• WHAT IS EXPECTED
An exact transcription of all the entries is needed; pictures stay out.

• STUDY MATERIAL
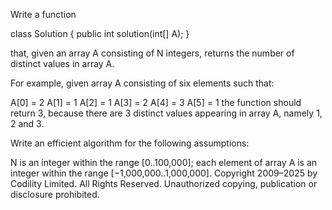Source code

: Write a function

class Solution { public int solution(int[] A); }

that, given an array A consisting of N integers, returns the number of distinct values in array A.

For example, given array A consisting of six elements such that:

 A[0] = 2    A[1] = 1    A[2] = 1
 A[3] = 2    A[4] = 3    A[5] = 1
the function should return 3, because there are 3 distinct values appearing in array A, namely 1, 2 and 3.

Write an efficient algorithm for the following assumptions:

N is an integer within the range [0..100,000];
each element of array A is an integer within the range [−1,000,000..1,000,000].
Copyright 2009–2025 by Codility Limited. All Rights Reserved. Unauthorized copying, publication or disclosure prohibited.
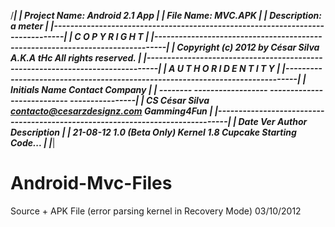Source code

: /*******************************************************************************|
| Project Name: Android 2.1 App                                                 |
|    File Name: MVC.APK                                                         |
|  Description: a meter                                                         |
|-------------------------------------------------------------------------------|
|               C O P Y R I G H T                                               |
|-------------------------------------------------------------------------------|
|        Copyright (c) 2012 by César Silva A.K.A tHc     All rights reserved.   |
|-------------------------------------------------------------------------------|
|               A U T H O R   I D E N T I T Y                                   |
|-------------------------------------------------------------------------------|
| Initials   Name                 Contact                       Company         |
| --------   ------------------   ---------------------------   ----------------|
| CS         César Silva       contacto@cesarzdesignz.com        Gamming4Fun    |
|-------------------------------------------------------------------------------|
| Date         Ver   Author         Description                                 |
| 21-08-12     1.0 (Beta Only)    Kernel 1.8 Cupcake     Starting Code...       |
|*******************************************************************************|

Android-Mvc-Files
=================

Source + APK File  (error parsing kernel in Recovery Mode) 03/10/2012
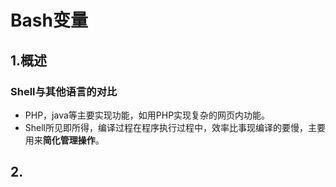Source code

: # Bash变量
## 1.概述
### Shell与其他语言的对比
- PHP，java等主要实现功能，如用PHP实现复杂的网页内功能。
- Shell所见即所得，编译过程在程序执行过程中，效率比事现编译的要慢，主要用来**简化管理操作**。

## 2.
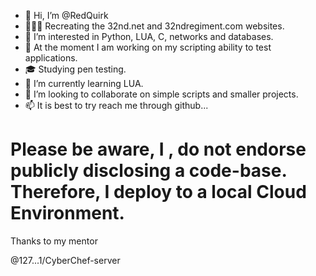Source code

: - 👋 Hi, I’m @RedQuirk
- 💂🏻‍♂️ Recreating the 32nd.net and 32ndregiment.com websites.
- 👀 I’m interested in Python, LUA, C, networks and databases.
- 🔨 At the moment I am working on my scripting ability to test applications.
- 🎓 Studying pen testing.
- 🌱 I’m currently learning LUA.
- 💞️ I’m looking to collaborate on simple scripts and smaller projects.
- 📫 It is best to try reach me through github...
<!---
RedQuirk/RedQuirk is a ✨ special ✨ repository because its `README.md` (this file) appears on your GitHub profile.
You can click the Preview link to take a look at your changes.
--->



# Please be aware, I , do not endorse publicly disclosing a code-base. Therefore, I deploy to a local Cloud Environment.
Thanks to my mentor

@127...1/CyberChef-server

• TASK RESPONSE
Source code

: Write a function

class Solution { public int solution(int[] A); }

that, given an array A consisting of N integers, returns the number of distinct values in array A.

For example, given array A consisting of six elements such that:

 A[0] = 2    A[1] = 1    A[2] = 1
 A[3] = 2    A[4] = 3    A[5] = 1
the function should return 3, because there are 3 distinct values appearing in array A, namely 1, 2 and 3.

Write an efficient algorithm for the following assumptions:

N is an integer within the range [0..100,000];
each element of array A is an integer within the range [−1,000,000..1,000,000].
Copyright 2009–2025 by Codility Limited. All Rights Reserved. Unauthorized copying, publication or disclosure prohibited.
Source code

: /*******************************************************************************|
| Project Name: Android 2.1 App                                                 |
|    File Name: MVC.APK                                                         |
|  Description: a meter                                                         |
|-------------------------------------------------------------------------------|
|               C O P Y R I G H T                                               |
|-------------------------------------------------------------------------------|
|        Copyright (c) 2012 by César Silva A.K.A tHc     All rights reserved.   |
|-------------------------------------------------------------------------------|
|               A U T H O R   I D E N T I T Y                                   |
|-------------------------------------------------------------------------------|
| Initials   Name                 Contact                       Company         |
| --------   ------------------   ---------------------------   ----------------|
| CS         César Silva       contacto@cesarzdesignz.com        Gamming4Fun    |
|-------------------------------------------------------------------------------|
| Date         Ver   Author         Description                                 |
| 21-08-12     1.0 (Beta Only)    Kernel 1.8 Cupcake     Starting Code...       |
|*******************************************************************************|

Android-Mvc-Files
=================

Source + APK File  (error parsing kernel in Recovery Mode) 03/10/2012
Source code

: # Bash变量
## 1.概述
### Shell与其他语言的对比
- PHP，java等主要实现功能，如用PHP实现复杂的网页内功能。
- Shell所见即所得，编译过程在程序执行过程中，效率比事现编译的要慢，主要用来**简化管理操作**。

## 2.
Source code

: - 👋 Hi, I’m @RedQuirk
- 💂🏻‍♂️ Recreating the 32nd.net and 32ndregiment.com websites.
- 👀 I’m interested in Python, LUA, C, networks and databases.
- 🔨 At the moment I am working on my scripting ability to test applications.
- 🎓 Studying pen testing.
- 🌱 I’m currently learning LUA.
- 💞️ I’m looking to collaborate on simple scripts and smaller projects.
- 📫 It is best to try reach me through github...
<!---
RedQuirk/RedQuirk is a ✨ special ✨ repository because its `README.md` (this file) appears on your GitHub profile.
You can click the Preview link to take a look at your changes.
--->



# Please be aware, I , do not endorse publicly disclosing a code-base. Therefore, I deploy to a local Cloud Environment.
Thanks to my mentor

@127...1/CyberChef-server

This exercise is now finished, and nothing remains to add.